Much better to get rabbit furniture. Rabbits have very different skeletons, much lighter and more fragile than cats' and they break bones very easily. As you are in the UK, have a look at these websites: https://www.manorpethousing.co.uk/ http://hop-inn.co.uk/ https://www.sherwoodpetscorner.co.uk/


----------



## Watermelons (Feb 13, 2020)

Dont drop your cat post on your rabbit and that wont be an issue....


----------



## Katie94 (Feb 18, 2020)

Thanks for all the tips everyone I’ve got some great ideas for options now


----------



## Cloverhouse (Feb 28, 2020)

I think those would be great! In fact I just bought this one for my rabbit this week. https://smile.amazon.com/gp/product/B081GFNJQK/ref=ppx_yo_dt_b_asin_title_o01_s00?ie=UTF8&psc=1

In my experience rabbits like to climb. I've had rabbits that climbed onto bookshelves etc (which weren't very safe) so now I try to provide them with safer options that are covered in plush or made from safer materials they won't slip from. 

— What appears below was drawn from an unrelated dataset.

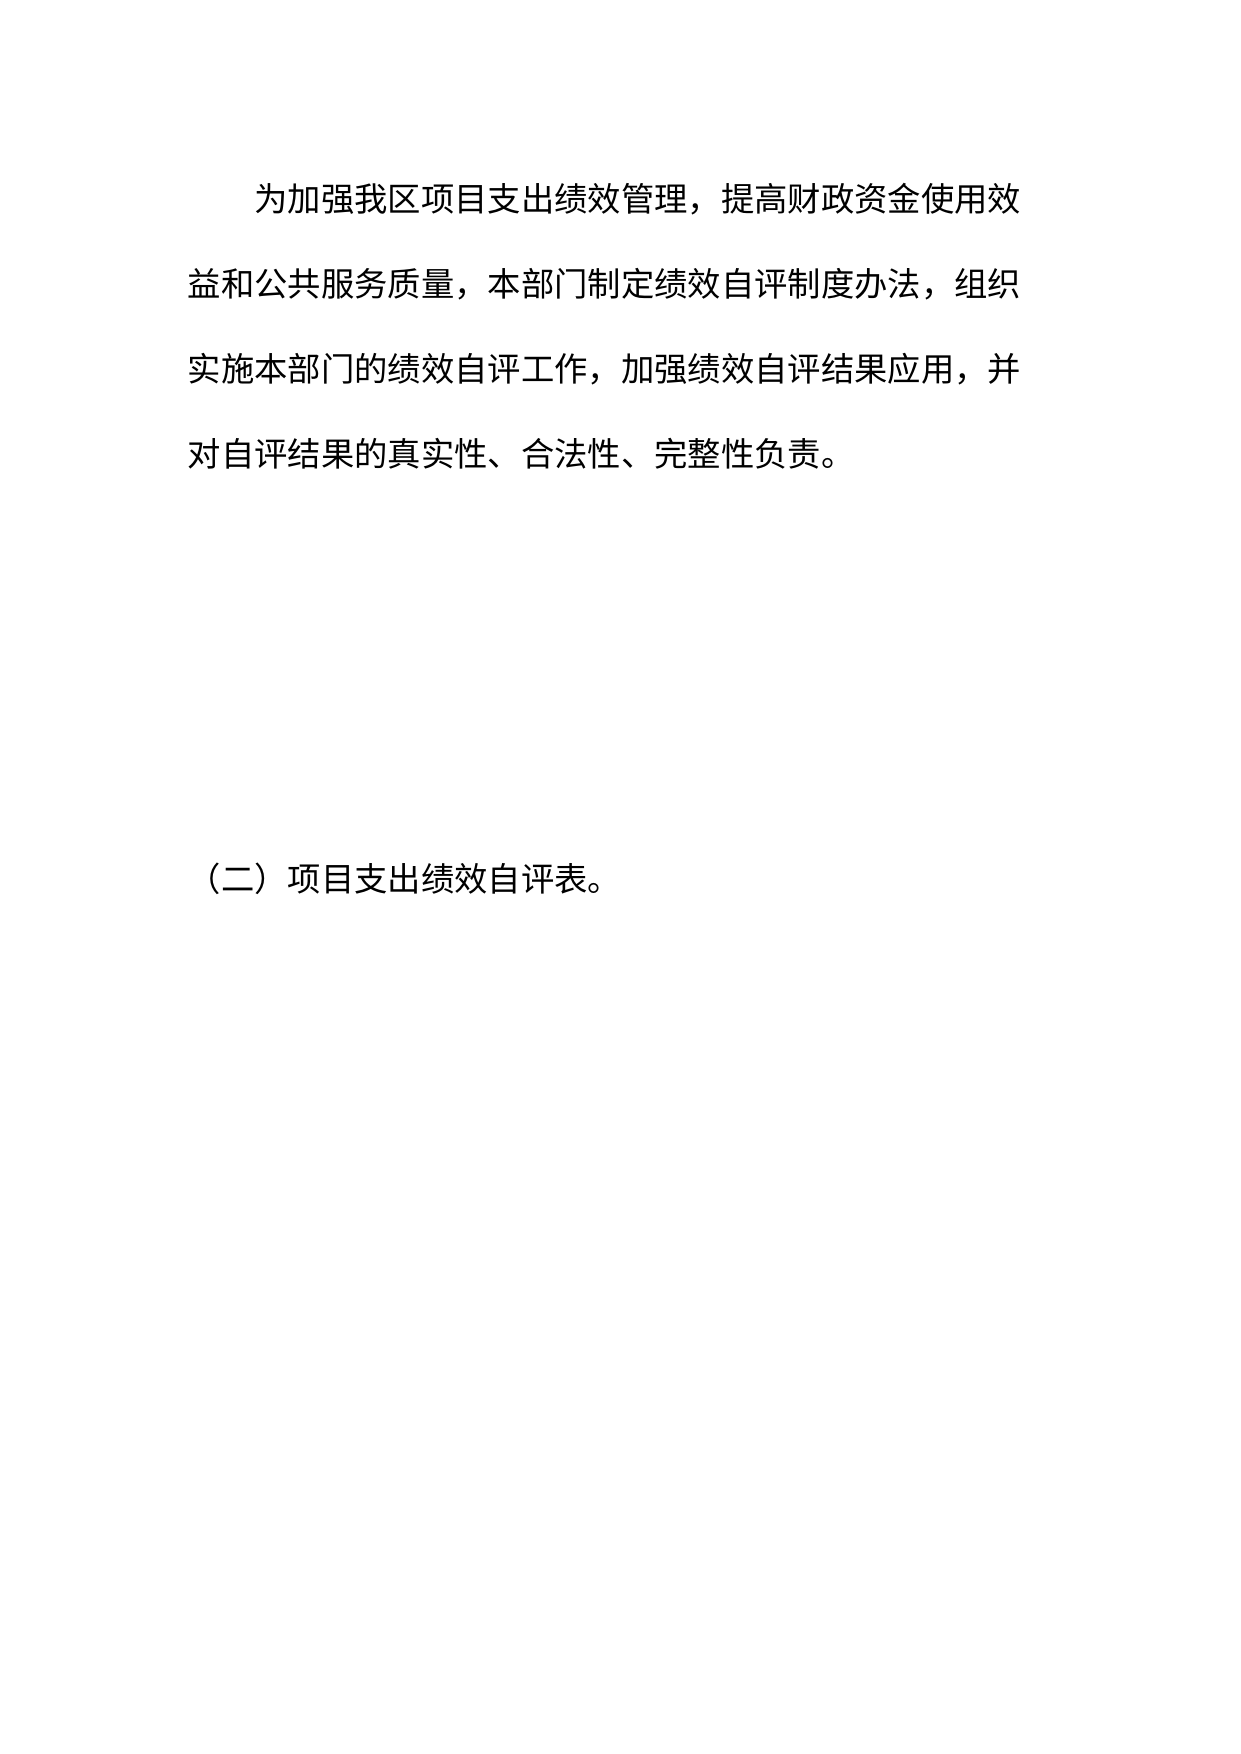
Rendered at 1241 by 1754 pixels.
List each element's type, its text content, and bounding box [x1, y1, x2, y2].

I often build homemade "castles" for my bunnies and provide grass matting to help make them nonslip if they are on the high side. My buns love them.


----------



## Katie94 (Mar 1, 2020)

I love those cardboard tower ideas Theo and cloverhouse I tried to find one that shipped to the UK but haven’t been successful  US ones either don’t ship to the UK or have very high import fees. Such a shame as I think they would be great for what I want!


----------



## Katie94 (Mar 1, 2020)

Not quite a tower but this is pretty cool. I got it from the local pet shop it’s a little cardboard chair and they seem to be liking it!


----------